同理，对这两列按递减顺序排序，也可以使用索引：

select class, model from aircrafts_v order by class desc, model desc;

 class |        model        
-------+---------------------
     3 | Boeing 777-300
     2 | Boeing 767-300
     2 | Boeing 737-300
     2 | Airbus A321-200
     2 | Airbus A320-200
     2 | Airbus A319-100
     1 | Sukhoi SuperJet-100
     1 | Cessna 208 Caravan
     1 | Bombardier CRJ-200
(9 rows)

explain(costs off)
select class, model from aircrafts_v order by class desc, model desc;

                           QUERY PLAN                            
-----------------------------------------------------------------
 Index Scan BACKWARD using aircrafts_case_model_idx on aircrafts
(1 row)

但是，如果对一列按递增顺序排序，对另一列按递减顺序排序，则无法使用这个索引：

explain(costs off)
select class, model from aircrafts_v order by class ASC, model DESC;

                   QUERY PLAN                    
-------------------------------------------------
 Sort
   Sort Key: (CASE ... END), aircrafts.model DESC
   ->  Seq Scan on aircrafts
(3 rows)

可以看出，虽然禁用了顺序扫描，但是优化器还是选择了顺序扫描。这是因为，所谓的禁用顺序扫描，PG内部仅仅将顺序扫描的代价调高，使得优化器尽量不选顺序扫描，而不是不生成顺序扫描的计划。当没有更优的计划时，即使禁用顺序扫描，优化器仍然会选择顺序扫描。

为了使用索引，必须让索引列按照指定的顺序排序：

create index aircrafts_case_asc_model_desc_idx on aircrafts(
 (case
    when range < 4000 then 1
    when range < 10000 then 2
    else 3
  end) ASC,
  model DESC);

explain(costs off)
select class, model from aircrafts_v order by class ASC, model DESC;

                           QUERY PLAN                            
-----------------------------------------------------------------
 Index Scan using aircrafts_case_asc_model_desc_idx on aircrafts
(1 row)

3.2 索引定义中列的顺序

多列索引中的值根据下面的方式排序：先比较第一个字段；第一个字段相同时，再比较第二个字段；以此类推。就像对字符串比较大小一样。

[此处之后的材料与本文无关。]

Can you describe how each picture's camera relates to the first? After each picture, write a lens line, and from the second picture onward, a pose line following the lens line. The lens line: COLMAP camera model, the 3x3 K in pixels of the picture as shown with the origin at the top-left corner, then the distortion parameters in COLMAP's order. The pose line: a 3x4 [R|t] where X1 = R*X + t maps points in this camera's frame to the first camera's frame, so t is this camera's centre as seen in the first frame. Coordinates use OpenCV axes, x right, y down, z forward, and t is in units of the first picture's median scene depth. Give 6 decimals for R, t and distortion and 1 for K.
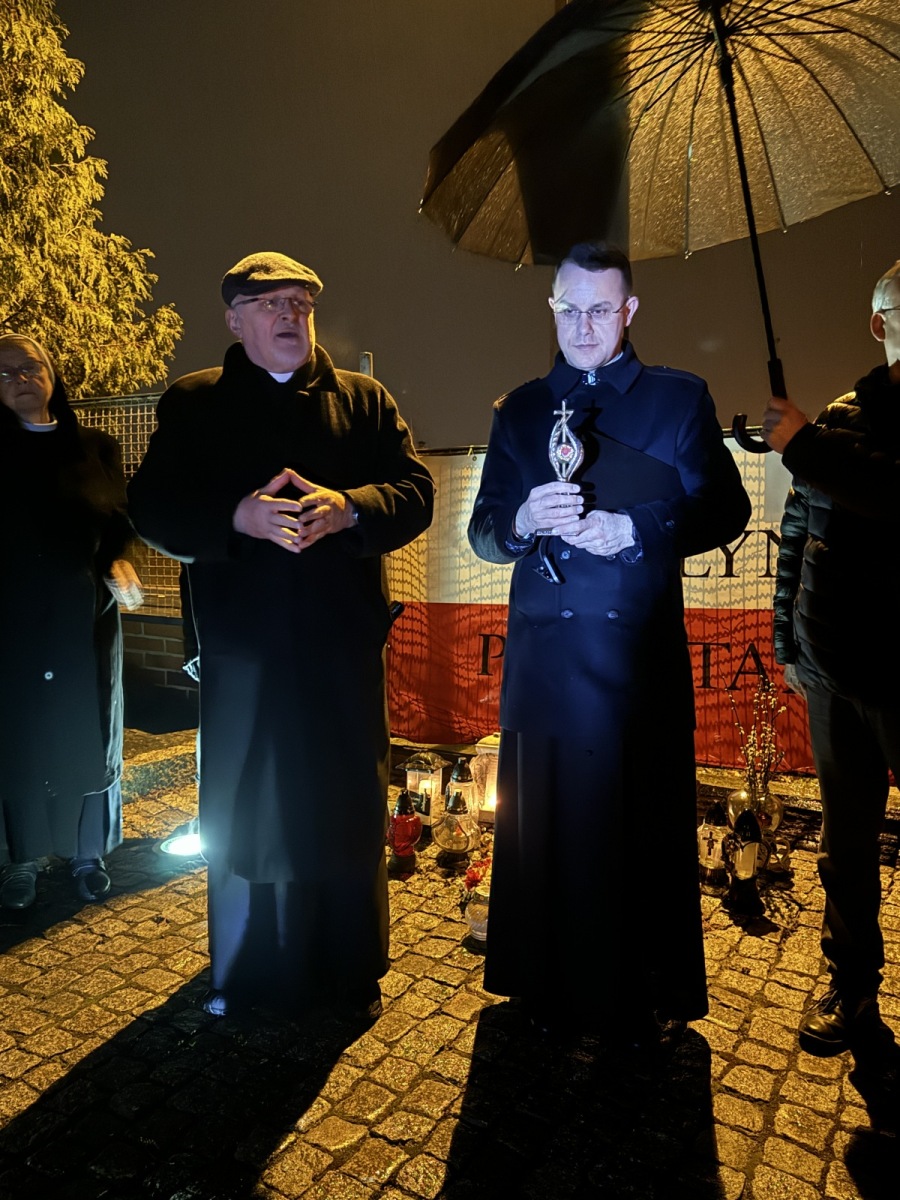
lens RADIAL K [[903.6, 0, 445.8], [0, 903.6, 597.7], [0, 0, 1]] dist [-0.000522, -0.002631]
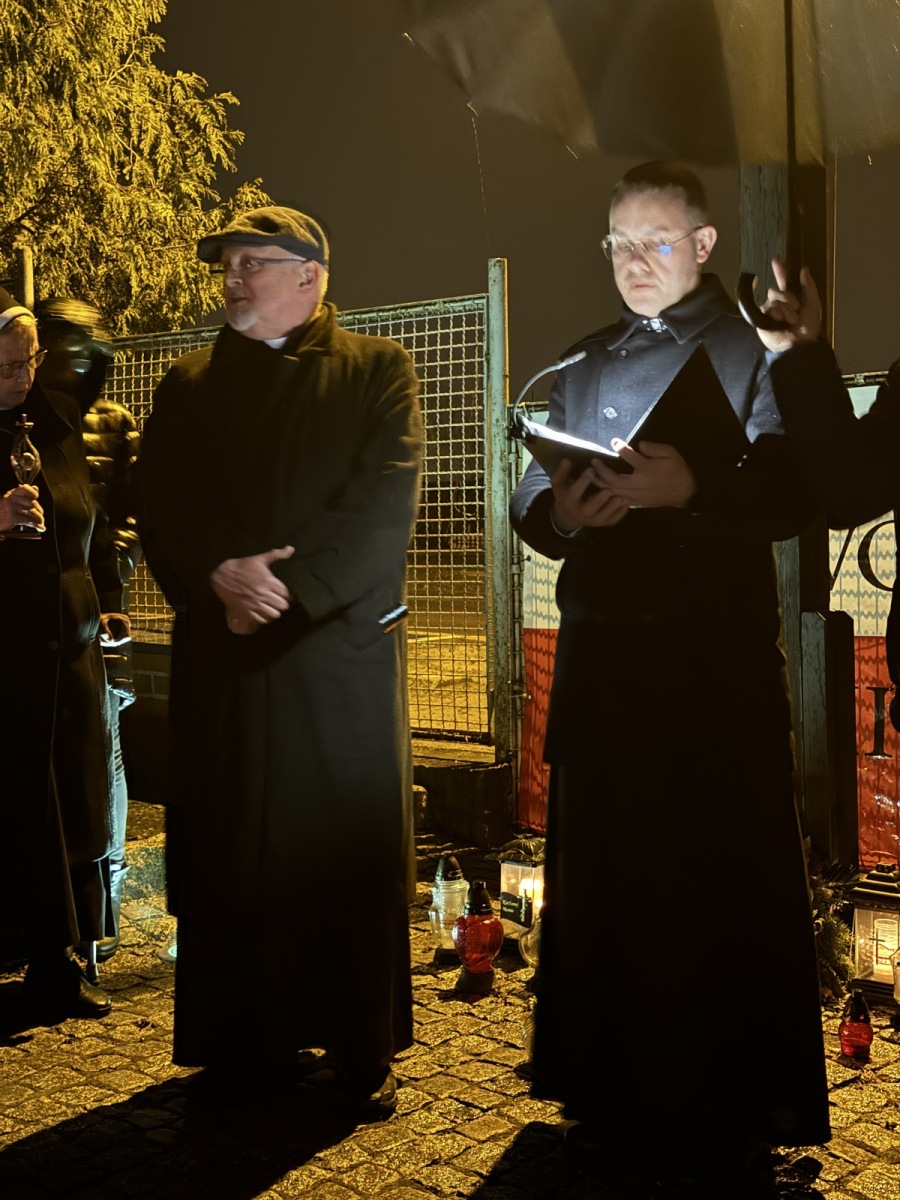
lens RADIAL K [[1705.2, 0, 460.0], [0, 1705.2, 579.5], [0, 0, 1]] dist [0.126475, 0.000000]
pose [[0.974575, -0.003154, -0.224039, 0.147879], [-0.006465, 0.999089, -0.042188, 0.018689], [0.223968, 0.042563, 0.973667, -0.210073]]
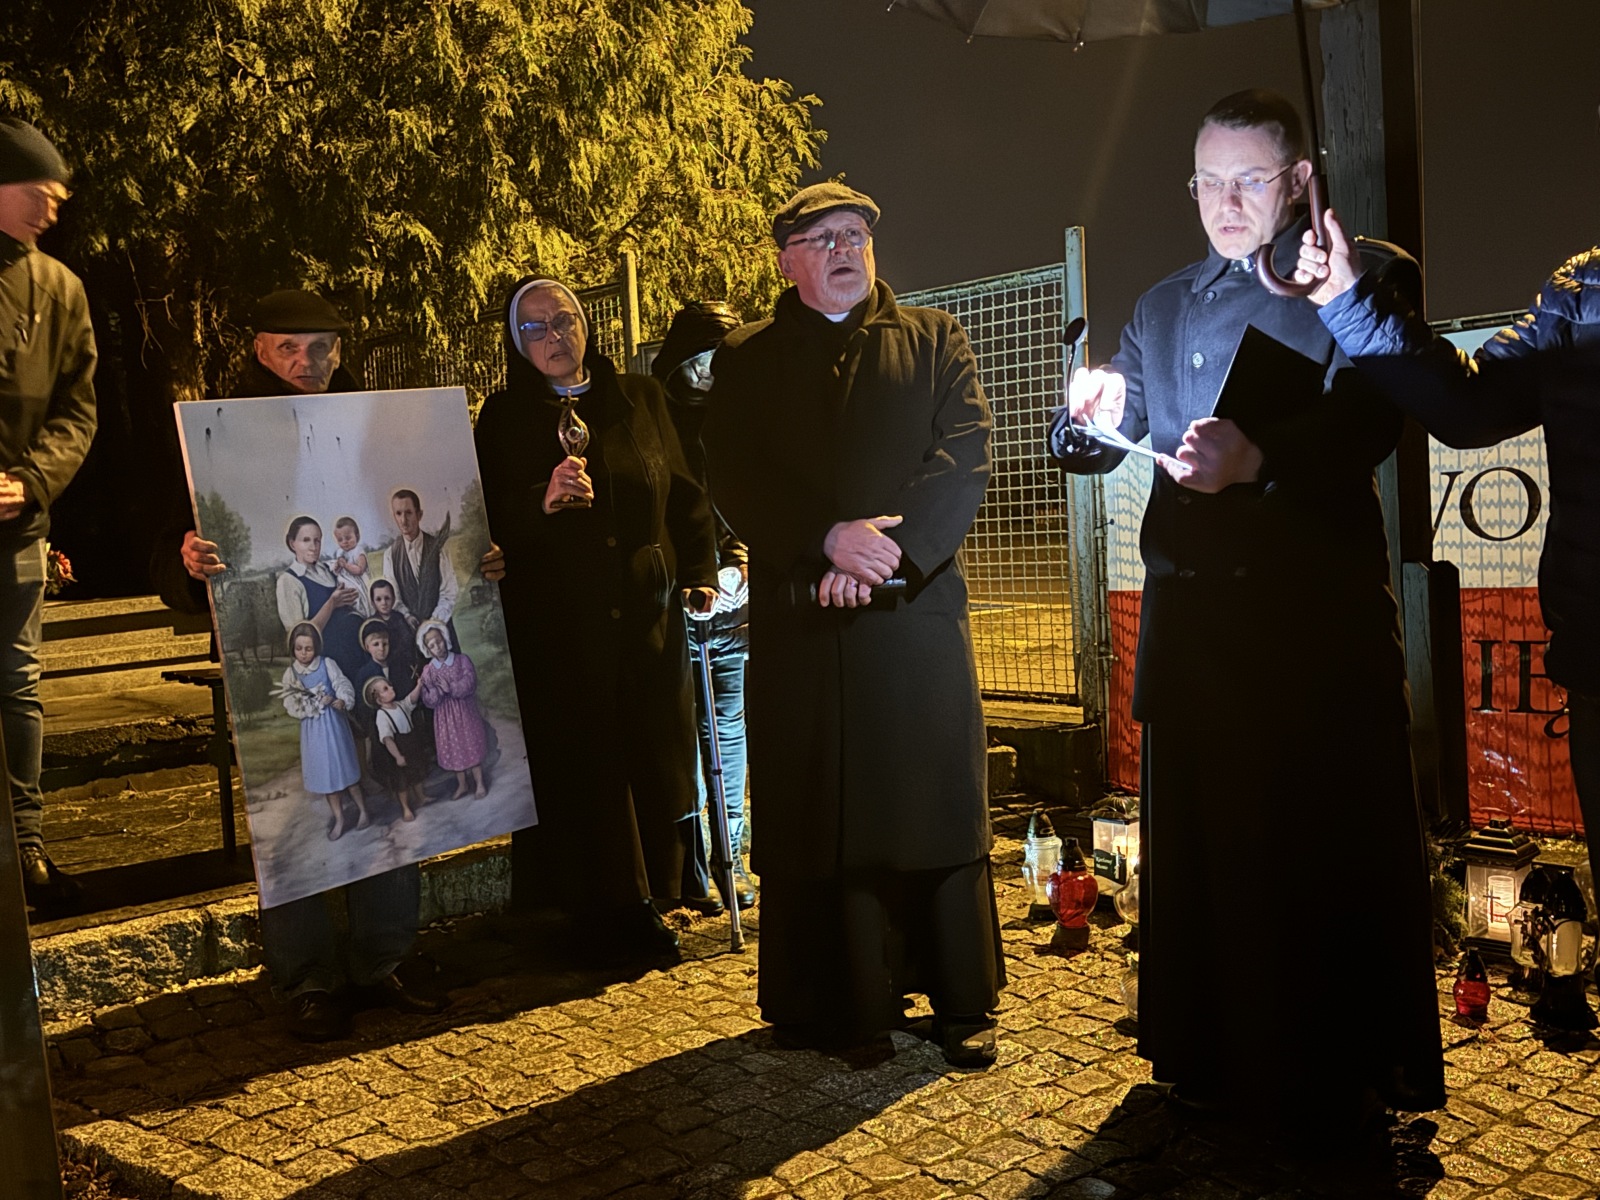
lens RADIAL K [[1581.5, 0, 811.8], [0, 1581.5, 599.3], [0, 0, 1]] dist [0.098431, 0.000000]
pose [[0.931538, -0.022051, -0.362974, 0.137295], [0.016340, 0.999690, -0.018798, 0.025123], [0.363276, 0.011580, 0.931610, -0.167687]]
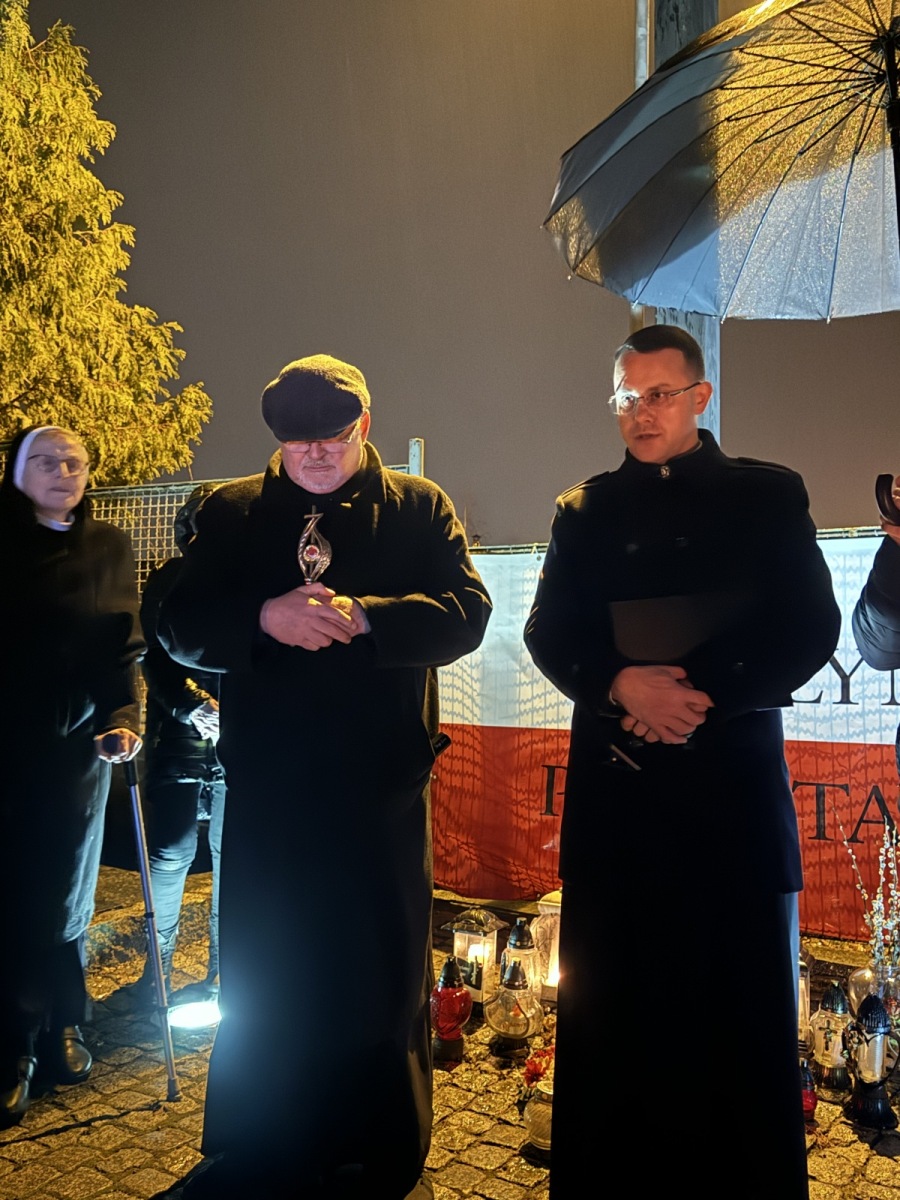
lens RADIAL K [[1068.1, 0, 447.1], [0, 1068.1, 594.3], [0, 0, 1]] dist [0.067891, -0.102923]
pose [[0.998465, 0.012941, -0.053853, -0.000881], [-0.019108, 0.993108, -0.115633, -0.001495], [0.051986, 0.116484, 0.991831, -0.013986]]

在上面的索引中，使用class = 3（仅比较第一个字段）或class = 3 and model = ‘Boeing 777-300’查询索引都会非常高效。

但是当仅使用model = ‘Boeing 777-300’一个条件查询时就会非常低效，优化器在这种情况下，也不会选择索引扫描。因为第一个索引列没有被使用。这并不难理解，在此不再赘述。

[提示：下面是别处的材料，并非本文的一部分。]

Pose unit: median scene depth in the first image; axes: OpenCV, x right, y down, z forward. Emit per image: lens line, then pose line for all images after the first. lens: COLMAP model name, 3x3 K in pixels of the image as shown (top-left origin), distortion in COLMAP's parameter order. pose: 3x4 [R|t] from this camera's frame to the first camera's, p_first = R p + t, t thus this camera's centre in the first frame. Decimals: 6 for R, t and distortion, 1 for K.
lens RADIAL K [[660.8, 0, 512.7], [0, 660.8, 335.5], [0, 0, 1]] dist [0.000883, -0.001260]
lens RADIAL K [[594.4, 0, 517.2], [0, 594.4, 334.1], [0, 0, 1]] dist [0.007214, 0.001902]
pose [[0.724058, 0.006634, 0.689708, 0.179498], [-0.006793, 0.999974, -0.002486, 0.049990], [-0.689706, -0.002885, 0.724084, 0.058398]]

如果想让model = ‘Boeing 777-300’条件使用索引，必须在建立索引时调换索引列的顺序：

create index on aircrafts(
  model,
  (case when range < 4000 then 1 when range < 10000 then 2 else 3 end));

这时，使用model = ‘Boeing 777-300’查询时，效率就会很高。但是仅使用class = 3一个条件查询时效率就低了。

3.3 NULL值

B-tree索引会索引NULL值，并且支持IS NULL和IS NOT NULL作为条件的查询。

例如：

create index on flights(actual_arrival);
explain(costs off) select * from flights where actual_arrival is null;

                      QUERY PLAN                       
-------------------------------------------------------
 Bitmap Heap Scan on flights
   Recheck Cond: (actual_arrival IS NULL)
   ->  Bitmap Index Scan on flights_actual_arrival_idx
         Index Cond: (actual_arrival IS NULL)
(4 rows)

所有的NULL值都在叶子节点的最左端或最右端，这取决于索引是如何创建的（NULLS FIRST还是NULLS LAST）。当查询包含排序时，这很重要：如果查询指定的NULL值的排序方式与索引中NULL的存放方式（NULLS FIRST还是NULLS LAST）一致，则可以使用这个索引。如下所示：

explain(costs off)
select * from flights order by actual_arrival NULLS LAST;

                       QUERY PLAN                      
--------------------------------------------------------
 Index Scan using flights_actual_arrival_idx on flights
(1 row)

否则，无法使用索引，如下所示：

explain(costs off)
select * from flights order by actual_arrival NULLS FIRST;

               QUERY PLAN              
----------------------------------------
 Sort
   Sort Key: actual_arrival NULLS FIRST
   ->  Seq Scan on flights
(3 rows)

如果想使用索引，必须在建立索引时，将NULL值放在索引的开头：

create index flights_nulls_first_idx on flights(actual_arrival NULLS FIRST);
explain(costs off)
select * from flights order by actual_arrival NULLS FIRST;

                     QUERY PLAN                      
-----------------------------------------------------
 Index Scan using flights_nulls_first_idx on flights
(1 row)

这一切都是由于NULL值不能参与排序导致的，也就是说，NULL与任何值比较，结果都是未定义的：

\pset null NULL
select null < 42;

 ?column?
----------
 NULL
(1 row)

这违背了B-tree的概念，也不符合通用的规则。但是，NULL值在数据库中扮演着一个非常重要的角色，因此我们经常对它特殊对待。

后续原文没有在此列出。